13. M. B est célibataire et sans enfant. Il a tenu le rôle de proche aidant vis-à-vis de ses nièces quand elles étaient enfants et est intégré dans la famille de ses sœurs comme en témoignent les différentes attestations produites. La décision en litige n'est cependant pas de nature à le contraindre à couper tout lien avec les membres de sa famille ayant vocation à rester en France et il n'est pas allégué qu'il n'aurait plus de famille résidant à Madagascar.

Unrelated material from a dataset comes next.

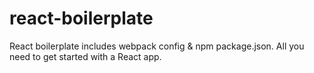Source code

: # react-boilerplate
React boilerplate includes webpack config & npm package.json. All you need to get started with a React app.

Dans ces conditions, la décision de refus de délivrance de titre ne porte pas une atteinte disproportionnée au droit à une vie privée et familiale de M. B au regard du but poursuivi.

En ce qui concerne les décisions portant obligation de quitter le territoire et fixant le pays de destination :

14. En l'absence d'illégalité de la décision portant refus de séjour, le moyen tiré de cette illégalité et soulevé, par voie d'exception, à l'encontre des décisions portant obligation de quitter le territoire français et fixant le pays de destination doit être écarté.

15. Il résulte de l'ensemble de ce qui précède que les conclusions de la requête de M. B doivent être rejetées en ce compris les conclusions aux fins d'annulation, d'injonction et d'astreinte.

Sur les frais liés au litige :

16. Les dispositions de l'article L. 761-1 du code de justice administrative font obstacle à ce que l'Etat, qui n'a pas la qualité de partie perdante, verse la somme réclamée en application des dispositions de l'article L. 761-1 du code de justice administrative.

D E C I D E :

Article 1er : La requête de M. B est rejetée.

Article 2 : Le présent jugement sera notifié à M. A C B et au préfet de la Haute Garonne.

Délibéré après l'audience du 25 septembre 2024, où siégeaient :

- Mme Arquié, présidente,

- Mme Gigault, première conseillère,

- M. Zabka, conseiller.

Rendu public par mise à disposition au greffe le 11 octobre 2024.

La rapporteure,

S. GIGAULT

La présidente,

C. ARQUIE

Le greffier,

B. ROETS

La République mande et ordonne au préfet de la Haute-Garonne en ce qui le concerne ou à tous commissaires de justice à ce requis en ce qui concerne les voies de droit commun contre les parties privées, de pourvoir à l'exécution de la présente décision.